_What you have to do_
Copy each line from the entries that the word "bedrijfspand" appears in.

Data records:
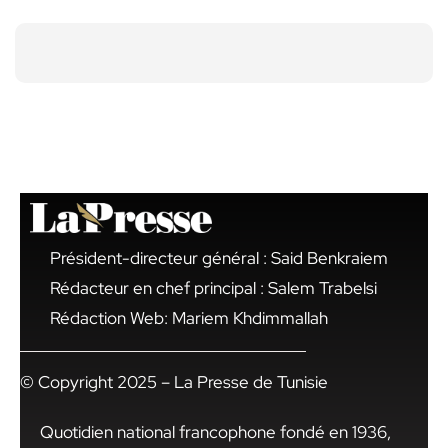
Président-directeur général : Said Benkraiem
Rédacteur en chef principal : Salem Trabelsi
Rédaction Web: Mariem Khdimmallah
© Copyright 2025 – La Presse de Tunisie
Quotidien national francophone fondé en 1936,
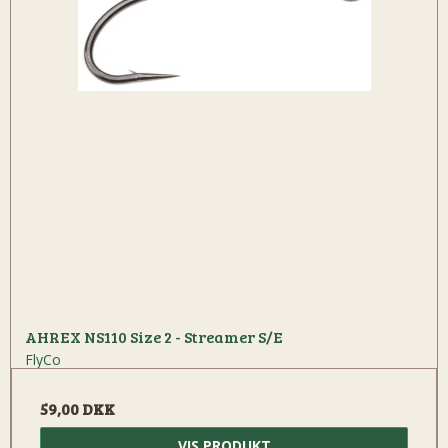
AHREX NS110 Size 2 - Streamer S/E
FlyCo
59,00 DKK
VIS PRODUKT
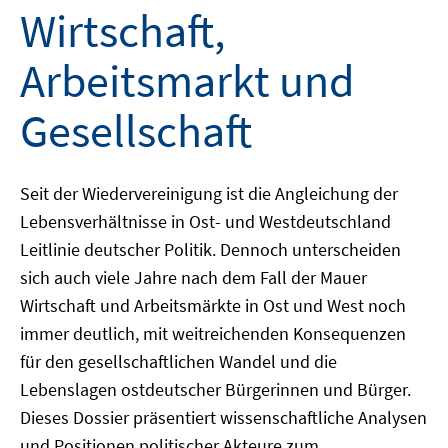
Wirtschaft,
Arbeitsmarkt und
Gesellschaft
Seit der Wiedervereinigung ist die Angleichung der
Lebensverhältnisse in Ost- und Westdeutschland
Leitlinie deutscher Politik. Dennoch unterscheiden
sich auch viele Jahre nach dem Fall der Mauer
Wirtschaft und Arbeitsmärkte in Ost und West noch
immer deutlich, mit weitreichenden Konsequenzen
für den gesellschaftlichen Wandel und die
Lebenslagen ostdeutscher Bürgerinnen und Bürger.
Dieses Dossier präsentiert wissenschaftliche Analysen
und Positionen politischer Akteure zum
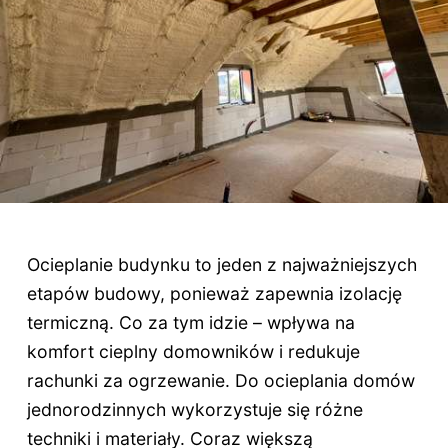
Ocieplanie budynku to jeden z najważniejszych
etapów budowy, ponieważ zapewnia izolację
termiczną. Co za tym idzie – wpływa na
komfort cieplny domowników i redukuje
rachunki za ogrzewanie. Do ocieplania domów
jednorodzinnych wykorzystuje się różne
techniki i materiały. Coraz większą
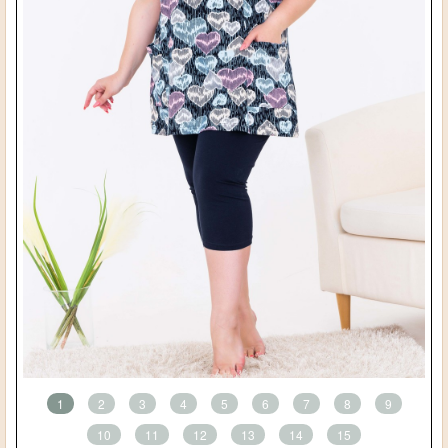
1
2
3
4
5
6
7
8
9
10
11
12
13
14
15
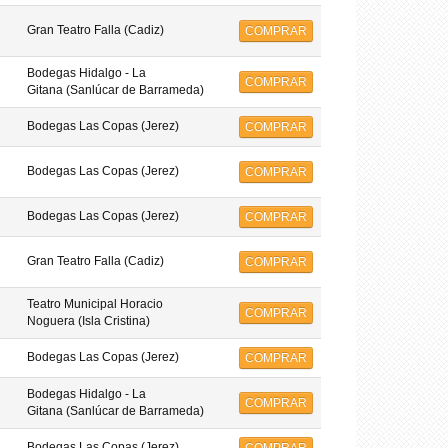
Gran Teatro Falla (Cadiz)
COMPRAR
Bodegas Hidalgo - La
COMPRAR
Gitana (Sanlúcar de Barrameda)
Bodegas Las Copas (Jerez)
COMPRAR
Bodegas Las Copas (Jerez)
COMPRAR
Bodegas Las Copas (Jerez)
COMPRAR
Gran Teatro Falla (Cadiz)
COMPRAR
Teatro Municipal Horacio
COMPRAR
Noguera (Isla Cristina)
Bodegas Las Copas (Jerez)
COMPRAR
Bodegas Hidalgo - La
COMPRAR
Gitana (Sanlúcar de Barrameda)
Bodegas Las Copas (Jerez)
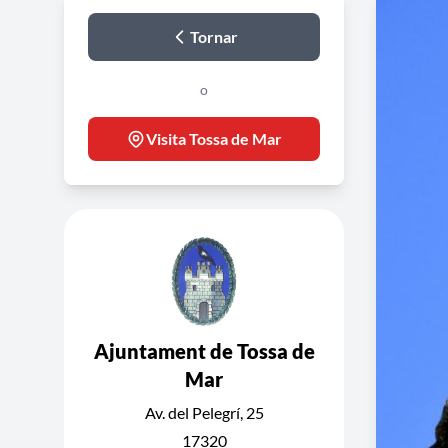
Tornar
o
Visita Tossa de Mar
Ajuntament de Tossa de
Mar
Av. del Pelegrí, 25
17320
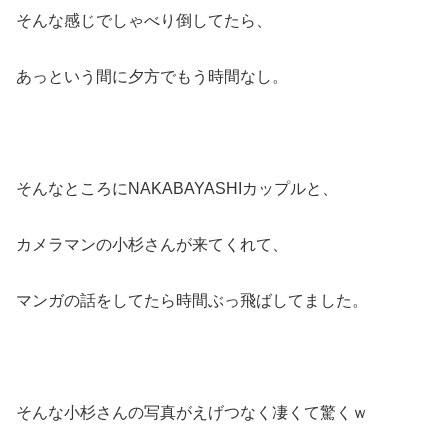
そんな感じでしゃべり倒してたら、
あっという間に夕方でもう時間なし。
そんなところにNAKABAYASHIカップルと、
カメラマンの小杉さんが来てくれて、
マンガの話をしてたら時間ぶっ飛ばしてました。
そんな小杉さんの写真がえげつなく凄くて驚くｗ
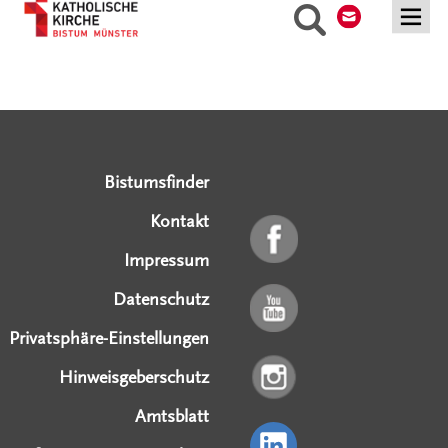
Suche
Serviceangebote
Social Media Angebote
Externe Links
Bistumsfinder
Kontakt
Impressum
Datenschutz
Privatsphäre-Einstellungen
Hinweisgeberschutz
Amtsblatt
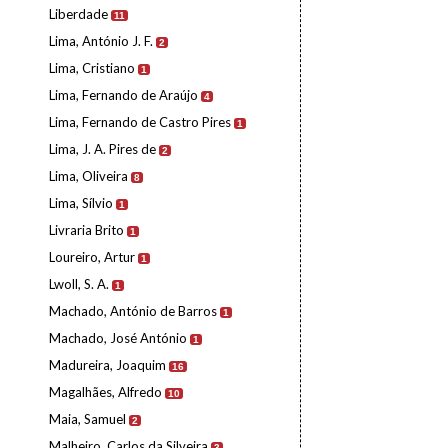
Liberdade
11
Lima, António J. F.
2
Lima, Cristiano
1
Lima, Fernando de Araújo
4
Lima, Fernando de Castro Pires
1
Lima, J. A. Pires de
2
Lima, Oliveira
8
Lima, Sílvio
1
Livraria Brito
1
Loureiro, Artur
1
Lwoll, S. A.
1
Machado, António de Barros
1
Machado, José António
1
Madureira, Joaquim
16
Magalhães, Alfredo
10
Maia, Samuel
2
Malheiro, Carlos da Silveira
3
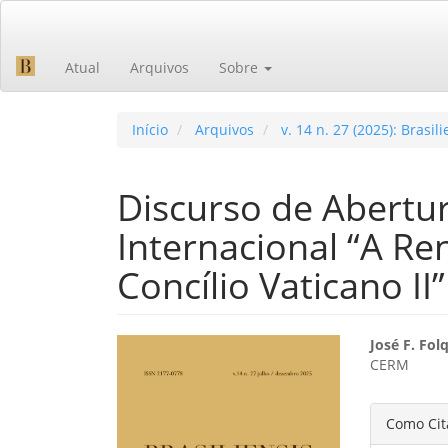
Navegação
Principal
Conteúdo
Atual
Arquivos
Sobre
principal
Barra
Lateral
Início
Arquivos
v. 14 n. 27 (2025): Brasili
Discurso de Abertu
Internacional “A Re
Concílio Vaticano II”
Barra
Cont
José F. Fol
CERM
lateral
do
de
artig
Detal
Como Cit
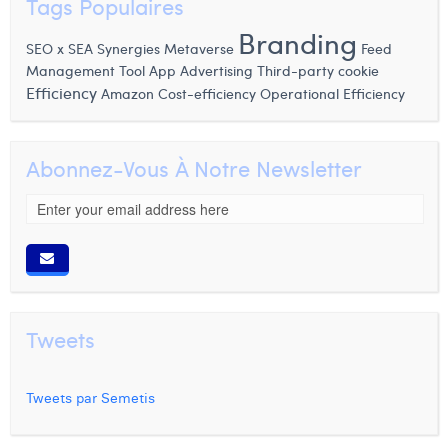
Tags Populaires
Branding
SEO x SEA Synergies
Metaverse
Feed
Management Tool
App Advertising
Third-party cookie
Efficiency
Amazon
Cost-efficiency
Operational Efficiency
Abonnez-Vous À Notre Newsletter
Tweets
Tweets par Semetis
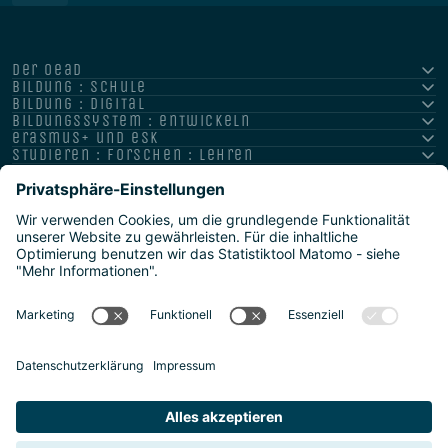
der oead
bildung : schule
bildung : digital
bildungssystem : entwickeln
erasmus+ und esk
studieren : forschen : lehren
hochschule : strategie : international
Impressum
Datenschutz
Barrierefreiheitserklärung
Meldestelle/Hinweisgeber
Safeguarding Policy
Sitemap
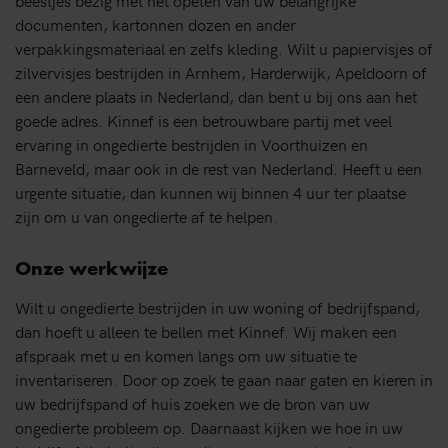
documenten, kartonnen dozen en ander
verpakkingsmateriaal en zelfs kleding. Wilt u papiervisjes of
zilvervisjes bestrijden in Arnhem, Harderwijk, Apeldoorn of
een andere plaats in Nederland, dan bent u bij ons aan het
goede adres. Kinnef is een betrouwbare partij met veel
ervaring in ongedierte bestrijden in Voorthuizen en
Barneveld, maar ook in de rest van Nederland. Heeft u een
urgente situatie, dan kunnen wij binnen 4 uur ter plaatse
zijn om u van ongedierte af te helpen.
Onze werkwijze
Wilt u ongedierte bestrijden in uw woning of bedrijfspand,
dan hoeft u alleen te bellen met Kinnef. Wij maken een
afspraak met u en komen langs om uw situatie te
inventariseren. Door op zoek te gaan naar gaten en kieren in
uw bedrijfspand of huis zoeken we de bron van uw
ongedierte probleem op. Daarnaast kijken we hoe in uw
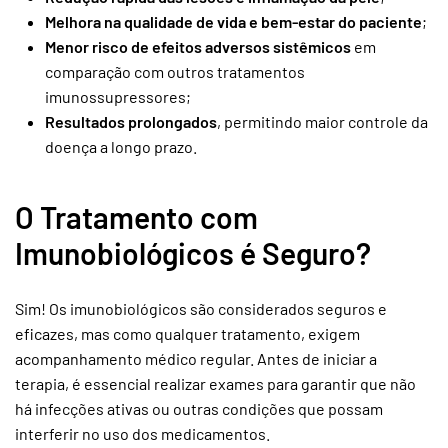
Melhora na qualidade de vida e bem-estar do paciente
;
Menor risco de efeitos adversos sistêmicos
em
comparação com outros tratamentos
imunossupressores;
Resultados prolongados
, permitindo maior controle da
doença a longo prazo.
O Tratamento com
Imunobiológicos é Seguro?
Sim! Os imunobiológicos são considerados seguros e
eficazes, mas como qualquer tratamento, exigem
acompanhamento médico regular. Antes de iniciar a
terapia, é essencial realizar exames para garantir que não
há infecções ativas ou outras condições que possam
interferir no uso dos medicamentos.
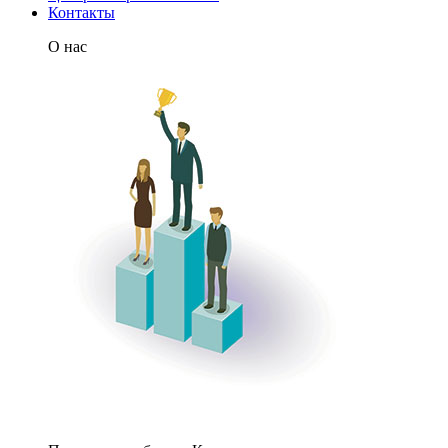
Контакты
О нас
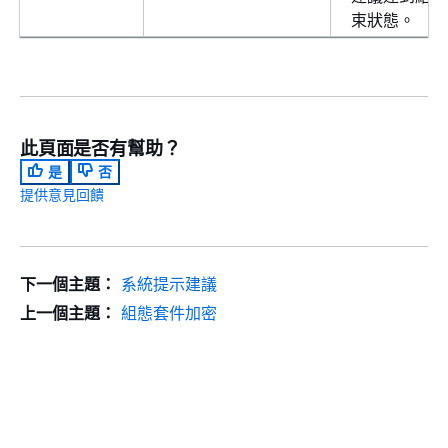
束狀態。
此頁面是否有幫助？
是
否
提供意見回饋
下一個主題：
系統提示建議
上一個主題：
組態套件加密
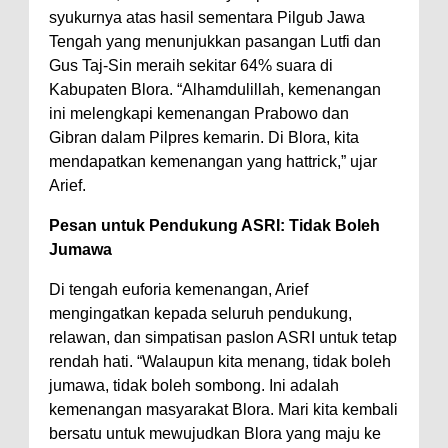
syukurnya atas hasil sementara Pilgub Jawa
Tengah yang menunjukkan pasangan Lutfi dan
Gus Taj-Sin meraih sekitar 64% suara di
Kabupaten Blora. “Alhamdulillah, kemenangan
ini melengkapi kemenangan Prabowo dan
Gibran dalam Pilpres kemarin. Di Blora, kita
mendapatkan kemenangan yang hattrick,” ujar
Arief.
Pesan untuk Pendukung ASRI: Tidak Boleh
Jumawa
Di tengah euforia kemenangan, Arief
mengingatkan kepada seluruh pendukung,
relawan, dan simpatisan paslon ASRI untuk tetap
rendah hati. “Walaupun kita menang, tidak boleh
jumawa, tidak boleh sombong. Ini adalah
kemenangan masyarakat Blora. Mari kita kembali
bersatu untuk mewujudkan Blora yang maju ke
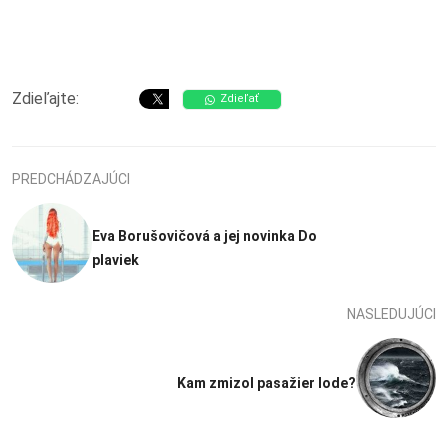
Zdieľajte:
Zdieľať
PREDCHÁDZAJÚCI
Eva Borušovičová a jej novinka Do
plaviek
NASLEDUJÚCI
Kam zmizol pasažier lode?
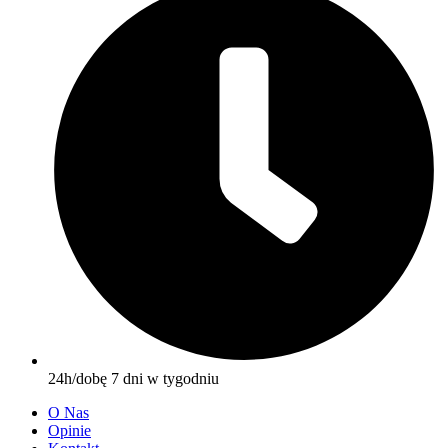
24h/dobę 7 dni w tygodniu
O Nas
Opinie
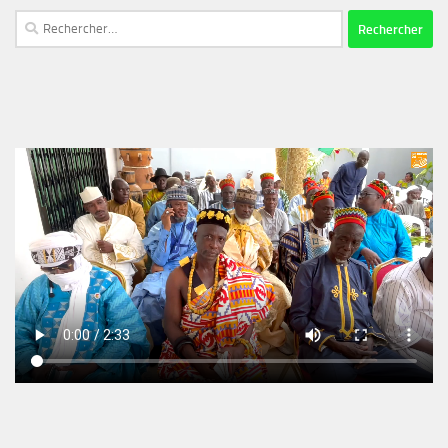
Rechercher :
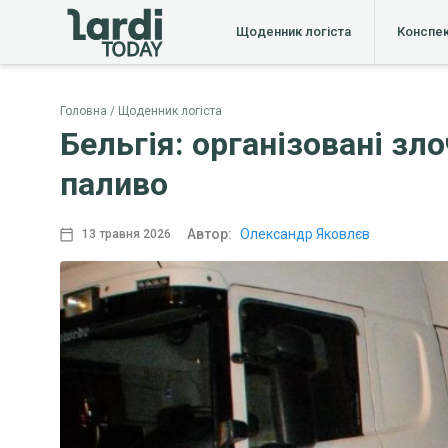
Щоденник логіста
Конспе
Головна
Щоденник логіста
Бельгія: організовані з
паливо
Автор:
Олександр Яковлєв
13 травня 2026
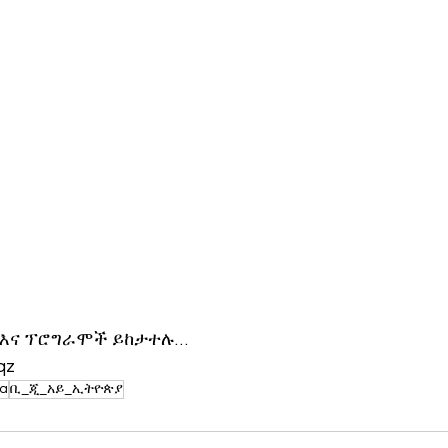
 እና ፕሮግራሞች ይከታተሉ…
qz
ia
ቢ_ጂ_አይ_ኢትዮጵያ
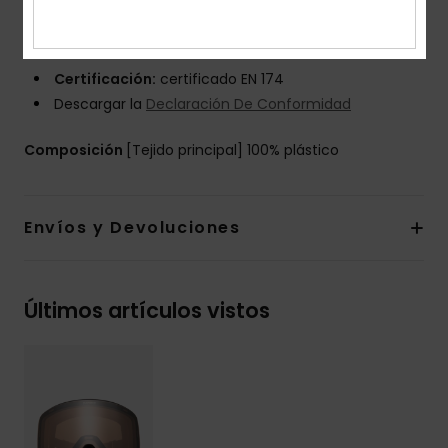
Embalaje:
estuche semirrígido termoformado con
funda protectora de microfibra
Garantía:
2 años
Certificación:
certificado EN 174
Descargar la
Declaración De Conformidad
Composición
[Tejido principal] 100% plástico
Envíos y Devoluciones
Últimos artículos vistos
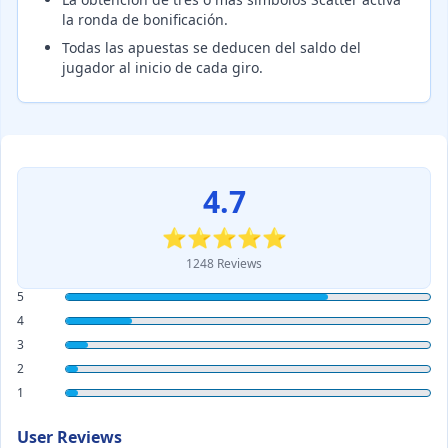
la ronda de bonificación.
Todas las apuestas se deducen del saldo del
jugador al inicio de cada giro.
4.7
⭐⭐⭐⭐⭐
1248 Reviews
5
4
3
2
1
User Reviews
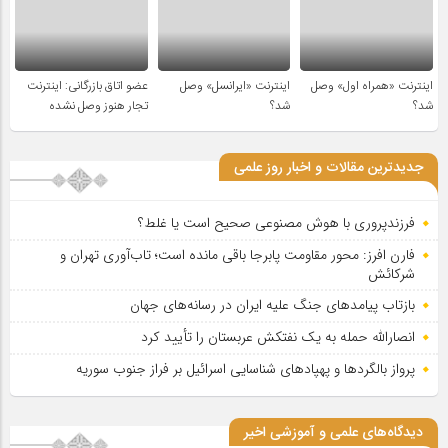
اینترنت «همراه اول» وصل
اینترنت «ایرانسل» وصل
عضو اتاق بازرگانی: اینترنت
شد؟
شد؟
تجار هنوز وصل نشده
جدیدترین مقالات و اخبار روز علمی
فرزندپروری با هوش مصنوعی صحیح است یا غلط؟
فارن افرز: محور مقاومت پابرجا باقی مانده است؛ تاب‌آوری تهران و
شرکائش
بازتاب پیامدهای جنگ علیه ایران در رسانه‌های جهان
انصارالله حمله به یک نفتکش عربستان را تأیید کرد
پرواز بالگردها و پهپادهای شناسایی اسرائیل بر فراز جنوب سوریه
دیدگاه‌های علمی و آموزشی اخیر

_Exercise output_
Wilt u ongedierte bestrijden in uw woning of bedrijfspand,
uw bedrijfspand of huis zoeken we de bron van uw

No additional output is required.